→ TUGAS YANG DIKERJAKAN:
a – Jawablah pertanyaan berikut berdasarkan teks tentang remisi narapidana korupsi.
(i) Menurut kamus hukum yang dikutip, apa yang dimaksud dengan corruptie?
(ii) Undang-undang dan pasal mana yang dinyatakan tidak sesuai dengan penghapusan remisi terhadap narapidana korupsi?
(iii) Apa bunyi rumusan masalah nomor 2?
b – Teruskan teks tentang remisi narapidana korupsi mulai dari sesudah kalimat terakhirnya.

→ POTONGAN DOKUMEN:
((
Anda di halaman 1dari 7

BAB I

PENDAHULUAN

A. Latar Belakang
Secara harafiah korupsi merupakan sesuatu yang busuk, jahat, dan merusak. Jika
membicarakan tentang korupsi memang akan menemukan kenyataan semacam itu karena
korupsi menyangkut segi-segi moral, sifat dan keadaan yang busuk, jabatan dalam instansi
atau aparatur pemerintah, penyelewengan kekuasaan dalam jabatan karena pemberian,
faktor ekonomi dan politik, serta penempatan keluarga atau golongan ke dalam kedinasan
di bawah kekuasaan jabatannya. Seperti yang di kutip dalam kamus hukum, yang
dimaksud corruptie adalah korupsi, perbuatan curang, tindak pidana yang merugikan
keuangan negara.
Korupsi mengakibatkan turunnya disiplin sosial, karena uang suap itu tidak hanya
memperlancar prosedur administrasi, tetapi biasanya juga berakibat adanya kesengajaan
untuk memperlambat proses administrasi agar dengan demikian dapat menerima uang
suap. Disamping itu, pelaksanaan rencana-rencana pembangunan yang sudah diputuskan,
dipersulit atau diperlambat karena alasanalasan yang sama.
Korupsi merupakan kejahatan luar biasa karena telah merusak, tidak hanya keuangan
negara namun juga meruntuhkan pilar-pilar sosio budaya, moral, politik dan tatanan hukum
dan keamanan nasional. Berkaitan dengan hal itu, maka muncul wacana untuk
penghapusan remisi terhadap narapidana korupsi. Penulis membatasi masalah dalam
penulisan skripsi ini tentang tujuan penghapusan remisi bagi narapidana korupsi, apakah
sudah sesuai dengan aturan hukum yang ada atau bertentangan dengan hak asasi
manusia. Dari hasil penelitian ini, penghapusan remisi terhadap narapidana korupsi tidak
sesuai dengan ketentuan dalam Undang-Undang No.12 Tahun 1995 tentang
pemasyarakatan, khususnya dalam Pasal 14 ayat (1) huruf i disebutkan bahwa:
“Narapidana berhak mendapatkan pengurangan masa pidana (remisi).
B. Rumusan Masalah
1. Bagaimanakah sistem pemidanaan tindak pidana korupsi di Indonesia?
2. Bagaimanakah pelaksanaan hak remisi narapidana tindak pidana korupsi di
Indonesia?
C. Tujuan
1. Untuk mengetahui bagaimanakah sistem pemidanaan tindak pidana korupsi di
Indonesia.
))
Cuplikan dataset
((
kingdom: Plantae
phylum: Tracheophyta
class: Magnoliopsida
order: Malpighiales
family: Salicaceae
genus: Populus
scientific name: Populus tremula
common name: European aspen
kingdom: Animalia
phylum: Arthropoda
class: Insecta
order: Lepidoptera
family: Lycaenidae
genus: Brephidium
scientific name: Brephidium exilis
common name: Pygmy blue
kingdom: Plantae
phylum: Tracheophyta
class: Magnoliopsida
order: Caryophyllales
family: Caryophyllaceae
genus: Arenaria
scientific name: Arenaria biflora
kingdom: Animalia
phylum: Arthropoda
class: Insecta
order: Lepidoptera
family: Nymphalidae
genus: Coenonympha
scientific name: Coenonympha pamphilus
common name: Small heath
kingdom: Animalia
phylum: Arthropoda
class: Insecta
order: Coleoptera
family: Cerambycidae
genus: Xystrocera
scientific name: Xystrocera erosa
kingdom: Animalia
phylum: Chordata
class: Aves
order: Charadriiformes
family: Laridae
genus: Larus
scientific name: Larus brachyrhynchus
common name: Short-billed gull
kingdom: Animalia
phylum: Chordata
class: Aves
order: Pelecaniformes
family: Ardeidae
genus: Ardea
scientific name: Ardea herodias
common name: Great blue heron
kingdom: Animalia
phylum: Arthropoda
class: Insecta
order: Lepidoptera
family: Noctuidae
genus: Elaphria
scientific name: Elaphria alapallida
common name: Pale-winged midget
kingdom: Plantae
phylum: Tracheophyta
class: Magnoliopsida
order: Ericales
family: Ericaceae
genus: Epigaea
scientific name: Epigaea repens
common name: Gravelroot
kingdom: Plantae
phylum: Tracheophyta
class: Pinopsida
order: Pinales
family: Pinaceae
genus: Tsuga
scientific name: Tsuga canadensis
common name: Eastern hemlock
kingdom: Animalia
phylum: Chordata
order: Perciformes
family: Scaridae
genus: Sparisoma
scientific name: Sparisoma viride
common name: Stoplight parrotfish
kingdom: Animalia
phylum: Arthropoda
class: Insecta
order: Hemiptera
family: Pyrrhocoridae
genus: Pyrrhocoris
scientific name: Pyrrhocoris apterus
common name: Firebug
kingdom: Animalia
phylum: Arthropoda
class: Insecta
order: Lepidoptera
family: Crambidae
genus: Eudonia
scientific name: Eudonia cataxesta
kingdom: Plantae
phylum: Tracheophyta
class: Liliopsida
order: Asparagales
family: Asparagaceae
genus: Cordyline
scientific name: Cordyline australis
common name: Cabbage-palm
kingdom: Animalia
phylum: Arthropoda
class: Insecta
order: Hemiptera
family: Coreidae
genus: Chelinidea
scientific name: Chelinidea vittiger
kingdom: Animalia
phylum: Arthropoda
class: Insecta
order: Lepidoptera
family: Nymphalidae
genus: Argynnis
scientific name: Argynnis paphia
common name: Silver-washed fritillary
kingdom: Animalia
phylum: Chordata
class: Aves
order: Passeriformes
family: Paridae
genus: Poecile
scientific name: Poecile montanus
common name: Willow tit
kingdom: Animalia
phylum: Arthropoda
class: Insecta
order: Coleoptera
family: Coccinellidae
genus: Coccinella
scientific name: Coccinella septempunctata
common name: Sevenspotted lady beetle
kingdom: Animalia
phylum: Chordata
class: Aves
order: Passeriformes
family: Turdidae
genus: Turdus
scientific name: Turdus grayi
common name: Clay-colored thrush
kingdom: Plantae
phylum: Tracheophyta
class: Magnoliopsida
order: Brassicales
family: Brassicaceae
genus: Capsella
))
→ JAWABAN TERTULIS:
a –
(i) Corruptie adalah korupsi, perbuatan curang, tindak pidana yang merugikan keuangan negara.
(ii) Undang-Undang No.12 Tahun 1995 tentang pemasyarakatan, khususnya Pasal 14 ayat (1) huruf i.
(iii) Bagaimanakah pelaksanaan hak remisi narapidana tindak pidana korupsi di Indonesia?

b –
2. Untuk mengetahui bagaimanakah pelaksanaan hak remisi narapidana tindak pidana
korupsi di Indonesia.
BAB II

PEMBAHASAN

A. Definisi Remisi
Remisi atau pengurangan masa pidana merupakan hak setiap narapidana atau
terpidana yang menjalani pidana hari kemerdekaan di Lembaga Pemasyarakatan (Lapas),
yang diatur dalam Kepres No. 69 Tahun 1999 tentang Pengurangan Masa Pidana (Remisi)
jo PP No. 28 Tahun 2006 tentang Perubahan atas Peraturan Pemerintah No. 32 Tahun
1999 tentang Syarat dan Tatacara Pelaksanaan Hak Warga Binaan Pemasyarakatan yang
telah diubah melalui PP No. 99 Tahun 2012 tentang Perubahan Kedua Atas PP No. 32
tahun 1999.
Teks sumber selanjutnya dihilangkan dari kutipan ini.